A commitment to mentoring
Dr Olsen-Kettle has a PhD in theoretical and computational physics and chemistry from the University of Queensland, completing postdoctoral research at National Taiwan University and the University of Queensland. She was an ARC Discovery Early Career Research Fellow until 2019. Her major research interests focus on materials modelling of damage, failure and fracture, and earthquake rupture dynamics. She specialises in large scale numerical simulations of nonlinear partial differential equations.

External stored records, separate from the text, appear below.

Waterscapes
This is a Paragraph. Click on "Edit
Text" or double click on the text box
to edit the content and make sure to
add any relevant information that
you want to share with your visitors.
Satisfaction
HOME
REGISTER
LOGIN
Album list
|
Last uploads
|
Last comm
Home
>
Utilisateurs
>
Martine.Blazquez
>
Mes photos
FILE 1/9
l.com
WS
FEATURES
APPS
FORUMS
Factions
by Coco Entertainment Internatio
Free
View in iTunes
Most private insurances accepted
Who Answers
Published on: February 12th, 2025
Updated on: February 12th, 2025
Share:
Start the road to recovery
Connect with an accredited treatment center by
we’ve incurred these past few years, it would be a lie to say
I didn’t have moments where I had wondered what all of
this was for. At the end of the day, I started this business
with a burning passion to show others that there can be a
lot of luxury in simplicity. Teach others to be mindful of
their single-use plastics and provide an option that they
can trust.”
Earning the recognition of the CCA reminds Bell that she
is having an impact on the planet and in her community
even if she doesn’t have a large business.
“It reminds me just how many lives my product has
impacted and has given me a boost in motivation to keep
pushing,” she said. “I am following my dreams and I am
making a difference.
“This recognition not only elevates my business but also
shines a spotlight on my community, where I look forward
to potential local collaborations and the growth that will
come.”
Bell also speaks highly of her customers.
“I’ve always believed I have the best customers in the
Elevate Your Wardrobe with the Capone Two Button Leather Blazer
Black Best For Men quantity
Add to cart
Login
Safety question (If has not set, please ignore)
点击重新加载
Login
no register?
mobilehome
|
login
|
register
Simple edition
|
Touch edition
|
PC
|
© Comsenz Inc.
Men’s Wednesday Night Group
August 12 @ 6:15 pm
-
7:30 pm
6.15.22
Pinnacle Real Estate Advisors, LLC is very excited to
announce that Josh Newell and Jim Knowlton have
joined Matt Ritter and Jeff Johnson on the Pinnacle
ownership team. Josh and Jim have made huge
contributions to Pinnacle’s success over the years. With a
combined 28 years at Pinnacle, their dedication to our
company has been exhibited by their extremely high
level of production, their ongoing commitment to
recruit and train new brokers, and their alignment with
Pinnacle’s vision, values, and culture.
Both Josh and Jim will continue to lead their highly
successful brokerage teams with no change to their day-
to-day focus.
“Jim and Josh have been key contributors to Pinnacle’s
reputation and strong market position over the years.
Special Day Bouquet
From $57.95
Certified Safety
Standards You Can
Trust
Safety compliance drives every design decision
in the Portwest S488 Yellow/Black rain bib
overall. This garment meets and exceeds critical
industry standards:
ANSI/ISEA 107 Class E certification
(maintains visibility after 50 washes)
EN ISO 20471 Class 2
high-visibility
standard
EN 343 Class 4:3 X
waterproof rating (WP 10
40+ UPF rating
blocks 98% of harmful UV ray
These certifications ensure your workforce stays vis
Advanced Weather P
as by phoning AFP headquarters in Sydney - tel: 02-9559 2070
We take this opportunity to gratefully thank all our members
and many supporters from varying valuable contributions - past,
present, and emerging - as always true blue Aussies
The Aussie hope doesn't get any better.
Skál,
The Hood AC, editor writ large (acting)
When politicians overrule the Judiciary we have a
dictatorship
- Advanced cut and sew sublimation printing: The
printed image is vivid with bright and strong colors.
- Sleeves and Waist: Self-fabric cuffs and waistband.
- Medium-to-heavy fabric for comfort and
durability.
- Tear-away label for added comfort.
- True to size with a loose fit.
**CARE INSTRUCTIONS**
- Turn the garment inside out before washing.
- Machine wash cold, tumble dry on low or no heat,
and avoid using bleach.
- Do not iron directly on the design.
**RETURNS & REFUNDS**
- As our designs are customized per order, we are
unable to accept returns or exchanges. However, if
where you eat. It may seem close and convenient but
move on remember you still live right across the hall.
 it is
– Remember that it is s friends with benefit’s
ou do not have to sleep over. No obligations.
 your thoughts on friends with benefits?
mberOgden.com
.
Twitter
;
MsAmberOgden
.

As part of her outreach work, Dr Olsen-Kettle mentors mathematics research students at Swinburne, with one notably awarded the first Australian Mathematics Society Maryam Mirzakhani Award in 2019. She also organised Swinburne’s inaugural Women in Mathematics Day seminar, showcasing doctoral students’ work. She is currently organising a 3-minute thesis competition for the annual celebration of Women in Australian Mathematical Sciences conference in October. She has also tutored refugee school students through the Queensland Program to Assist Survivors of Torture and Trauma and in the Vinnies Volunteer Refugee Tutoring and Community Support Program.
Through the CSIRO STEM Professionals in Schools program, Dr Olsen-Kettle runs a weekly 3/4 maths extension program. She is also a mentor for the AMSI ChoosesMaths and BrainSTEM programs, which supports young women to pursue mathematics studies. Dr Olsen-Kettle ran the Bebras computational challenge in 2020-21 for years 3-6.